Habían prendido por la justicia a cierto bandido que tenía cometidos en Sevilla
numerosos delitos, y tras juzgarle en la Casa Cuadra o Audiencia de la Plaza de San
Francisco, le condenaron a morir ahorcado, así que le sacaron de la cárcel, que estaba
en la calle Sierpes, esquina a calle Bruna (donde hoy está el edificio del «Banco
Hispano Americano»), y le conducían hacia Tablada donde estaba la horca pública.
Al llegar el reo a la Puerta Jerez, comenzó a dar grandísimos gritos diciendo:
—No podéis ahorcarme, porque el rey me había perdonado.
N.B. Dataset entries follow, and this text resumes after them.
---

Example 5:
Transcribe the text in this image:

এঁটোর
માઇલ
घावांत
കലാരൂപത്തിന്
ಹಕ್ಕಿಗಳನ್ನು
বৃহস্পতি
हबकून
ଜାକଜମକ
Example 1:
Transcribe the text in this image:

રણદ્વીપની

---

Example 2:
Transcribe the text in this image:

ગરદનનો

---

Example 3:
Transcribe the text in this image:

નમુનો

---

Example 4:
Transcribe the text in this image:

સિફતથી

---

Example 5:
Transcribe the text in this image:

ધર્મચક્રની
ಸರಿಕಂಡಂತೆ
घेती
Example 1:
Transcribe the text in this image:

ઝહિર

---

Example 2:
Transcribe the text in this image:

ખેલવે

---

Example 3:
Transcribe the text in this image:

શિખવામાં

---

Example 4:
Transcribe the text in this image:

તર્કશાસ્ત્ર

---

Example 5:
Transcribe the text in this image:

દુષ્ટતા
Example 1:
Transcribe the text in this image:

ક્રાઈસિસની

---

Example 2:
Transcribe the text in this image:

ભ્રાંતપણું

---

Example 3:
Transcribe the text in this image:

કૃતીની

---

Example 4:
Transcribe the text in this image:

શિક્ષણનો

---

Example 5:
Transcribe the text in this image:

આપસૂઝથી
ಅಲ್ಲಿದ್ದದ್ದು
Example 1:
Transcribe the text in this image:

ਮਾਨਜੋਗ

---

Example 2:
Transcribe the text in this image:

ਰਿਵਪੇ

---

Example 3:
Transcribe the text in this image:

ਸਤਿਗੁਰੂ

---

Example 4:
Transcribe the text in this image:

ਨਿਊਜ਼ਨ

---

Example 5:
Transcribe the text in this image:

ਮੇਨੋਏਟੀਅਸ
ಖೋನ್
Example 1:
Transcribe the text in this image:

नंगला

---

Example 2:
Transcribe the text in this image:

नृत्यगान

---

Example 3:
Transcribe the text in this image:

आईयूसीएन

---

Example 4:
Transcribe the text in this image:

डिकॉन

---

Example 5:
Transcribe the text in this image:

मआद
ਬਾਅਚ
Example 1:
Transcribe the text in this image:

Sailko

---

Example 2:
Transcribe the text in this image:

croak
No podéis ahorcarme
porque el rey me había perdonado.
Ante semejante novedad, se detuvo la comitiva, y el juez acudió al Alcázar a dar
parte a don Pedro I de lo que sucedía.
El rey dijo que él ni conocía a aquel reo, ni le había jamás dado el perdón, y
mandó que siguiese adelante el cumplimiento de la sentencia.
Pero no bien había salido el juez de las habitaciones del rey, cuando éste
reflexionó, y mandó que le llamasen nuevamente antes de que saliera del Alcázar.
Regresó el juez a su presencia, y el rey don Pedro dijo:
—Aunque yo no había concedido el indulto, ni siquiera me lo habían pedido, es
mejor que no se cumpla la sentencia, porque habiéndolo gritado en público, no quiero
que pueda quedar en el ánimo del pueblo de Sevilla, que yo le había indultado y que
después he faltado a mi palabra Real.
Y así, el reo fue devuelto a la cárcel y se libró de la horca, por el respeto que el
rey tenía a su pueblo, y a su palabra.